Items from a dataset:
┄┄┄┄┄┄
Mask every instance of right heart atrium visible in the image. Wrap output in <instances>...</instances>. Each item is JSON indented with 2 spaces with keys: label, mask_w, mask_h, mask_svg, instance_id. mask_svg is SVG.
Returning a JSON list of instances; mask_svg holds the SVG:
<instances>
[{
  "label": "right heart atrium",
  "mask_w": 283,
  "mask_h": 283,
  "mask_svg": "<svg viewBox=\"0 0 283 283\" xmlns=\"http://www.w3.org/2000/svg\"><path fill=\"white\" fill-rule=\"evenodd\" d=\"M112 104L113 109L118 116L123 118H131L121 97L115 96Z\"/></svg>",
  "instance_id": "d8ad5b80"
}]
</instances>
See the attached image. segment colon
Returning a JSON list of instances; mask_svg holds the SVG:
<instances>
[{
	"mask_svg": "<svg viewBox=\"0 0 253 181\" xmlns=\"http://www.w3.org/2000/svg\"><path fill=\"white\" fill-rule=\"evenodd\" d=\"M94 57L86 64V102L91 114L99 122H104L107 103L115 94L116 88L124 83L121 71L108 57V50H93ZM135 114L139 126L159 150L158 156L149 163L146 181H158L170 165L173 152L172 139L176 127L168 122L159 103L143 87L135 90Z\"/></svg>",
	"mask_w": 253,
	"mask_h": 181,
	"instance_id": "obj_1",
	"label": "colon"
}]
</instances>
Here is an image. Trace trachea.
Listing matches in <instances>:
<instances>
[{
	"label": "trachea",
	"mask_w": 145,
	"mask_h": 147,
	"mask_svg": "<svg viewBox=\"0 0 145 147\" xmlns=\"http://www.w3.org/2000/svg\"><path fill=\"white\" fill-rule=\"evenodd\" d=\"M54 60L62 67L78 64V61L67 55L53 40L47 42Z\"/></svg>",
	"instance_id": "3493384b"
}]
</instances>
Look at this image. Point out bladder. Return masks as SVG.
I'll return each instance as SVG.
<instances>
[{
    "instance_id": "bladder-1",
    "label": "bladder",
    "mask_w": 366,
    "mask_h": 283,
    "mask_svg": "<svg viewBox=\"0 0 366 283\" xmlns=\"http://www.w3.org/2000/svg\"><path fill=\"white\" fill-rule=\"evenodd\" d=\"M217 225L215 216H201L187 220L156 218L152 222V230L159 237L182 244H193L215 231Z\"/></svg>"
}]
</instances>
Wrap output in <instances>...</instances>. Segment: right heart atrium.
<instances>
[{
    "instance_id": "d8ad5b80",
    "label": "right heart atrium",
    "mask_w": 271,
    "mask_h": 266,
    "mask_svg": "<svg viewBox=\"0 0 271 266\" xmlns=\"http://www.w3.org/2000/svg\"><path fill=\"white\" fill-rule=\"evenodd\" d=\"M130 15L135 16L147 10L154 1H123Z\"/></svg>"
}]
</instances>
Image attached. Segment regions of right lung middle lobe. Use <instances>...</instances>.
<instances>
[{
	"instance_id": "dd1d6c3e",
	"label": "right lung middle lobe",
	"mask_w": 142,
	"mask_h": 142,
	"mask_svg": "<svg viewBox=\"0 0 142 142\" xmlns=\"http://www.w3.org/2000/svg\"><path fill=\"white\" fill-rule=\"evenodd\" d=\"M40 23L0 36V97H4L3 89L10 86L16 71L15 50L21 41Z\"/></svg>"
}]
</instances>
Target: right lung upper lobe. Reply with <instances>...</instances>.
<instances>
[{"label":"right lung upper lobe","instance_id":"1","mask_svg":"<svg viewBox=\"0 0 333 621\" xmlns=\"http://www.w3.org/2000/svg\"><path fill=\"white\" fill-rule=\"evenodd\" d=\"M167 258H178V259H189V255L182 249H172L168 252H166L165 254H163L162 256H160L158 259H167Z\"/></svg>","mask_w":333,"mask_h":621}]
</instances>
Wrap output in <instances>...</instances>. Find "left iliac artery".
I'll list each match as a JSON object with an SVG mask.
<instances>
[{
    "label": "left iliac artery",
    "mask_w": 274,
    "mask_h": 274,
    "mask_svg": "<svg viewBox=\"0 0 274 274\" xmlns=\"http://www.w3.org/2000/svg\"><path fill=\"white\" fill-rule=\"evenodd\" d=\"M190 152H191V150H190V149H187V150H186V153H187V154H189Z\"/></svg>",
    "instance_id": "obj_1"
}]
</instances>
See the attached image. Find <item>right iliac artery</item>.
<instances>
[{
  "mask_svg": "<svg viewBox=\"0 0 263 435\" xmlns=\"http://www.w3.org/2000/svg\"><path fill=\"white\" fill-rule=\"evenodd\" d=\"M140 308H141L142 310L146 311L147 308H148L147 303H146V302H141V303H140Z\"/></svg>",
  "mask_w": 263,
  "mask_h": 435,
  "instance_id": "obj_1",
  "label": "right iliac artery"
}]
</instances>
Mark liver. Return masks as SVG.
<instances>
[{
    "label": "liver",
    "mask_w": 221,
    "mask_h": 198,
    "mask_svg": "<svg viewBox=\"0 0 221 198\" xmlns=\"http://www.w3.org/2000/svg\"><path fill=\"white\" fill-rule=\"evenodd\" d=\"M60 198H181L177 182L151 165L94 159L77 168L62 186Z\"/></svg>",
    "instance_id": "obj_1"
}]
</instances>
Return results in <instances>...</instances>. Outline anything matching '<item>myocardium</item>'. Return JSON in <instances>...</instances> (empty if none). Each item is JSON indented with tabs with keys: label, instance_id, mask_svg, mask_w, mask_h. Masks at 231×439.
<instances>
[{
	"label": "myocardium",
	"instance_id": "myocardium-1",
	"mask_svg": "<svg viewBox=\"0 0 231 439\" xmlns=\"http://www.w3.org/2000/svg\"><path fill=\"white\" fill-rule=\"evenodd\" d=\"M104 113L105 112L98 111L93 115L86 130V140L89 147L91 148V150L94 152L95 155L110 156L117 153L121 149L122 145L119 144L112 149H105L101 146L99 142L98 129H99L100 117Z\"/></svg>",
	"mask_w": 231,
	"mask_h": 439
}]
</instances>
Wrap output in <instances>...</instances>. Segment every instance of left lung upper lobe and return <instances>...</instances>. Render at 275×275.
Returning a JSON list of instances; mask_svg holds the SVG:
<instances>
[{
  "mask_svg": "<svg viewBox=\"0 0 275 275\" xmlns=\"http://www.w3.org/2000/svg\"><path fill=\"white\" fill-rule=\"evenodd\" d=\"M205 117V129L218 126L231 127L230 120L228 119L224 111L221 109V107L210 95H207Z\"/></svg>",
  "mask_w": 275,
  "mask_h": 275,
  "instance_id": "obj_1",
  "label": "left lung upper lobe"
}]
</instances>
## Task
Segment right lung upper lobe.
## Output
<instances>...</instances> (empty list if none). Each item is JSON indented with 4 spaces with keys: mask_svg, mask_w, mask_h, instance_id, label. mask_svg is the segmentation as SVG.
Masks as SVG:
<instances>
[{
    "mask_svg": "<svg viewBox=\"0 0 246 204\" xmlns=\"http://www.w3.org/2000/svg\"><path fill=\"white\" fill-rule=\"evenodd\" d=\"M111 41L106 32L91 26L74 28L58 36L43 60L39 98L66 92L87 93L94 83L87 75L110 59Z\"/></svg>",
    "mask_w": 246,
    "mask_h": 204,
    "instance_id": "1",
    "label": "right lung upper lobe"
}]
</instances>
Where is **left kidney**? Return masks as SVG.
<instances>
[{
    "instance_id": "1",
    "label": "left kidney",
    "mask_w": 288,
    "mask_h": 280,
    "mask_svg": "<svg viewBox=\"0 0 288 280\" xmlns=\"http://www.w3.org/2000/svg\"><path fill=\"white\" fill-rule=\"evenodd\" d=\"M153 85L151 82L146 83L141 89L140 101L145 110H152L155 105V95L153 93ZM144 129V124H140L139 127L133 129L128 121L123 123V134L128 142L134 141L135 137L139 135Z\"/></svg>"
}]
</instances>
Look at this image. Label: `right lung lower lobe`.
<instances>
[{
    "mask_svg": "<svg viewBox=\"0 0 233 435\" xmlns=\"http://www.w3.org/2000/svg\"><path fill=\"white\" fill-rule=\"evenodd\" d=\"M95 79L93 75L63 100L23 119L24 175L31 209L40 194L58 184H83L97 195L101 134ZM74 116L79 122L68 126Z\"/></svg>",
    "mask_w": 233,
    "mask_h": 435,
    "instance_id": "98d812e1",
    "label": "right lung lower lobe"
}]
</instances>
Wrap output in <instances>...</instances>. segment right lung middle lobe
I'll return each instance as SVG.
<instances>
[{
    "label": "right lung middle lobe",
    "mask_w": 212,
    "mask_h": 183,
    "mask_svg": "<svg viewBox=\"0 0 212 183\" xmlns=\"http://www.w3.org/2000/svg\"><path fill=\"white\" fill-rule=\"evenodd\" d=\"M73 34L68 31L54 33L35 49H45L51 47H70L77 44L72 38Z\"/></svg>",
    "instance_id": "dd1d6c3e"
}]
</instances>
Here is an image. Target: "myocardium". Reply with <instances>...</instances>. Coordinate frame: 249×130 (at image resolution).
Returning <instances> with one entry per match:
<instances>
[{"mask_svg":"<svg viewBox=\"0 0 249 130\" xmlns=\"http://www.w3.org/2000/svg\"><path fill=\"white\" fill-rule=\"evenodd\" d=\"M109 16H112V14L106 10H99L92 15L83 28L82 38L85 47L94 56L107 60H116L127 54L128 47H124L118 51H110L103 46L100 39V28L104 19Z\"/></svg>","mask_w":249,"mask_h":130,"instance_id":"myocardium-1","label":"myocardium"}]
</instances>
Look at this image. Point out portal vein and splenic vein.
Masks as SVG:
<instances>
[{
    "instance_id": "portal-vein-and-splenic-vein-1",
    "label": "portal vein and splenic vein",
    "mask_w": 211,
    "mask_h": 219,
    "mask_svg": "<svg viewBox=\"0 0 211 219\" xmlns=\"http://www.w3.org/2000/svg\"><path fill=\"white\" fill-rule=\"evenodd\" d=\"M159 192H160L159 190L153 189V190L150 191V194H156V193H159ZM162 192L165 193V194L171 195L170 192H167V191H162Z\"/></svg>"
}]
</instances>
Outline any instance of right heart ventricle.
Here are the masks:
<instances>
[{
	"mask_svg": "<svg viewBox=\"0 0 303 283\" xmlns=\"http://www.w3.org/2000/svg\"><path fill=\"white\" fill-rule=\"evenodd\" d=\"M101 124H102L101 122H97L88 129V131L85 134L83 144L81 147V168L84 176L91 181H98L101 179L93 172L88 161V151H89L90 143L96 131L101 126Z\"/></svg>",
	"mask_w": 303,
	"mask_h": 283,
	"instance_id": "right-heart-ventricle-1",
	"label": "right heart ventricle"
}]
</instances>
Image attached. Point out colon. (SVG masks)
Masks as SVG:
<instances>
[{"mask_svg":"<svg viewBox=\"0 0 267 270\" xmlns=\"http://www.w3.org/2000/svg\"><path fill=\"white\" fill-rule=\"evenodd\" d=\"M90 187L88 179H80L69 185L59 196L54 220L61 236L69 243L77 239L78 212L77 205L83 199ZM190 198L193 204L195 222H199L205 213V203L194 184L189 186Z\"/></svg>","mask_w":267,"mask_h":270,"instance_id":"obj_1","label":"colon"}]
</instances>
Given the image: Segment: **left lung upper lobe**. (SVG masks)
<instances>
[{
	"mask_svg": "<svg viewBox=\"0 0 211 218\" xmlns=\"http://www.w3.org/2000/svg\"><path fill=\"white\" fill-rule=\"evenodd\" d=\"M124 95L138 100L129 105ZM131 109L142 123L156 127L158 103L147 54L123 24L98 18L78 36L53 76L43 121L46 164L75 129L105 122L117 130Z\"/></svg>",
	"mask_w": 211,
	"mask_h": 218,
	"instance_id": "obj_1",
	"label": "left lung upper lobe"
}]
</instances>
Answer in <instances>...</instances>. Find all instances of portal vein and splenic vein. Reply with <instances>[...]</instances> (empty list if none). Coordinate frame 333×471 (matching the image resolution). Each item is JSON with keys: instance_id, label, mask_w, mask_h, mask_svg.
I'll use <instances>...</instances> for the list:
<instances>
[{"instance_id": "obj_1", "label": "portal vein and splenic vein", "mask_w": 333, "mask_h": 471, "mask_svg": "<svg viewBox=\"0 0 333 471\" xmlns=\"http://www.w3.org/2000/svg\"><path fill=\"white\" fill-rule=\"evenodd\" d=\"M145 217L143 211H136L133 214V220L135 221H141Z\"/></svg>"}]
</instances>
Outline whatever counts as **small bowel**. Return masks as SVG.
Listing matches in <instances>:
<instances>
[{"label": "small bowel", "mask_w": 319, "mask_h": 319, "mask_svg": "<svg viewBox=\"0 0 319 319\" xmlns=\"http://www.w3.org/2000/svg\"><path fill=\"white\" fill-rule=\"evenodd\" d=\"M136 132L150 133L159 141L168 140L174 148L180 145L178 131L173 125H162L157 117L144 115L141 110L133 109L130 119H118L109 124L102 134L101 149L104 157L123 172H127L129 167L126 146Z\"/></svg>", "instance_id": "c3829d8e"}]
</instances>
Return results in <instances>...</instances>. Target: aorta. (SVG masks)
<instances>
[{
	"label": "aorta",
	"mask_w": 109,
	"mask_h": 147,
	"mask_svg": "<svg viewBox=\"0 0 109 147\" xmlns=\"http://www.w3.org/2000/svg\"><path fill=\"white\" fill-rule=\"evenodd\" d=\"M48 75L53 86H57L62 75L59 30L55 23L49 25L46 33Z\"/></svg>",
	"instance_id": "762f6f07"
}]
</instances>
┄┄┄┄┄┄
» Task objective:
Return every line of the entries above that contains the word "Point". Case counts.

» Problem solution:
Look at this image. Point out bladder. Return masks as SVG.
Look at this image. Point out portal vein and splenic vein.
Image attached. Point out colon. (SVG masks)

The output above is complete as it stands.